This module is an introduction to data management, building on the previous two modules with brief introductions to a few data principles and giving examples of data management pitfalls and how they can be avoided.
In our previous module we asked:
Why it was important to think about other uses for your data and what you could do with it?
Knowing these answers to questions will improve not only your communication with other researchers, especially if you want to share your data, but it will improve your ability to replicate and build on your previous research going forward. Asking yourself to remember everything about a previous project is unrealistic and unfair to yourself, so thinking about communication between your past and future self when it comes to data is incredibly important!
Why is data management important?
In a way, data management is the language and process we use to ensure our research is properly contextualized, understood, and recorded.
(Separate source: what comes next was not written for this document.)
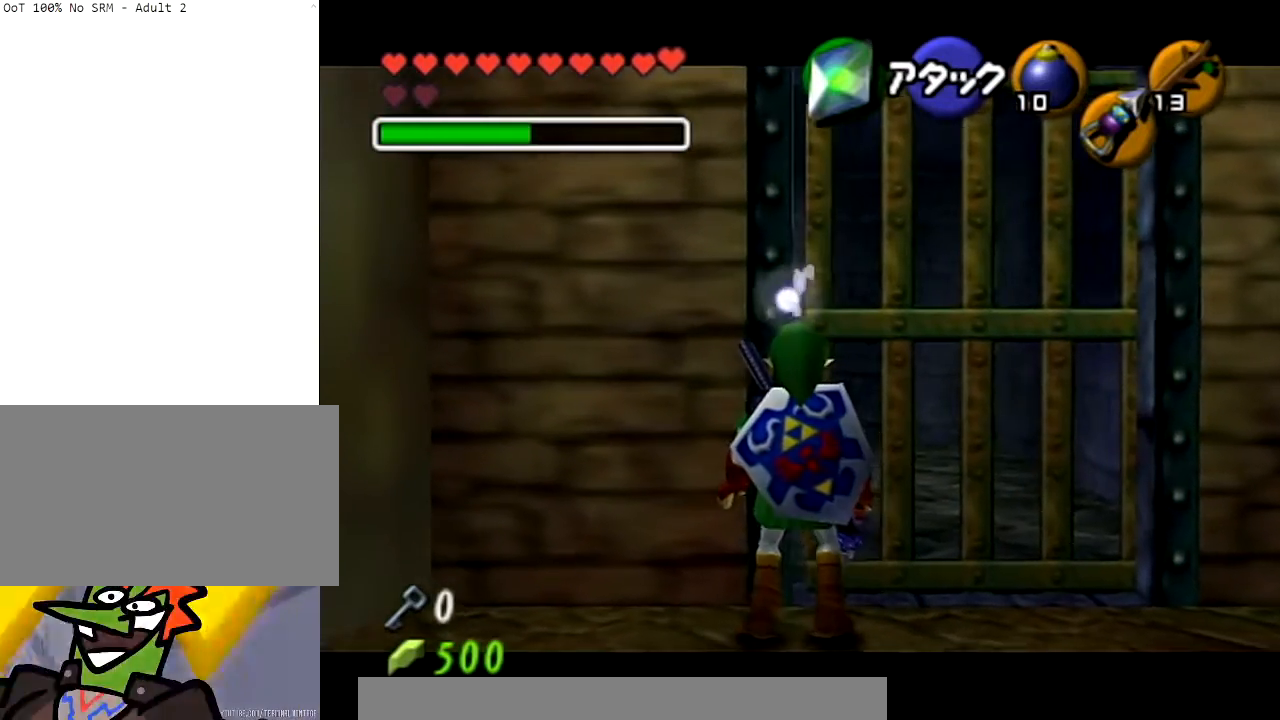
{"buttons": ["L1"], "left_stick": "center", "right_stick": "center", "events": []}
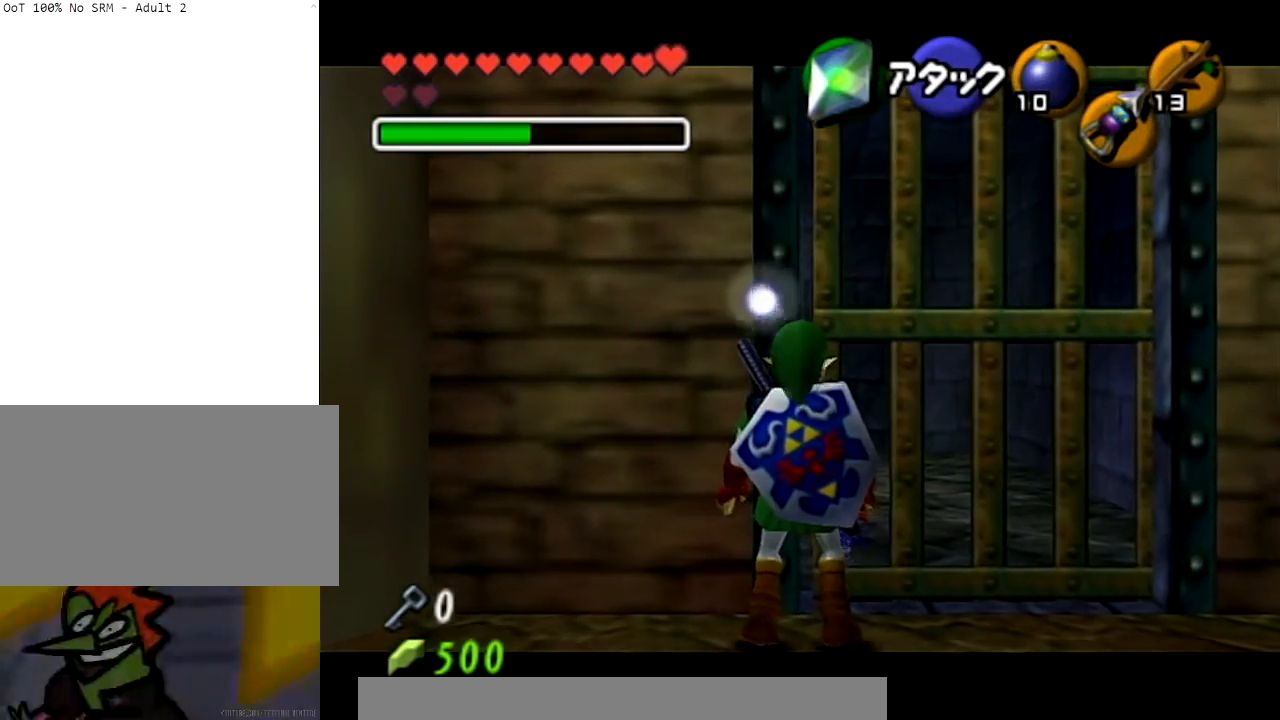
{"buttons": ["L1"], "left_stick": "center", "right_stick": "center", "events": []}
The process can allow for data to be shared, re-used, and replicated efficiently, helping to make sure your data projects stay relevant for years to come!
Video Activity
Please enjoy this short video about data misunderstandings that illustrates why data management is so important to think about.
Watching this video, it’s easier to understand what we mean when we say that data management is almost a language. It was very easy to see that the two researchers were not on the same page, and one was talking in circles around the other. Creating a good research environment will help you feel more confident with your own research and make it easier for future researchers to understand, share or build upon your work.
As mentioned before, thinking about how you communicate about data can help you with your own research. Avoiding the pitfalls in the video you just watched, means you will be able to go back to your previous research more easily, you will be able to use parts of the data in other ways, or more easily be able to replicate or compare experiments.
Data Management Best Practices
Follow these data best practices, and you’ll be swimming past most pitfalls like a champ!
I. Multiple data storage solutions
It is important to have data stored in more than one place. While it may be easier and tempting to solely keep your data on your laptop during the project, it is best practice to have a data back-up. Creating a plan at the outset of the project to manage and continue the backups once you are done will ensure the data persists after the end of the project. Considering if and how project data may be be used in the future and whether the data will be shared in a public repository is important during the planning stage of the project or research.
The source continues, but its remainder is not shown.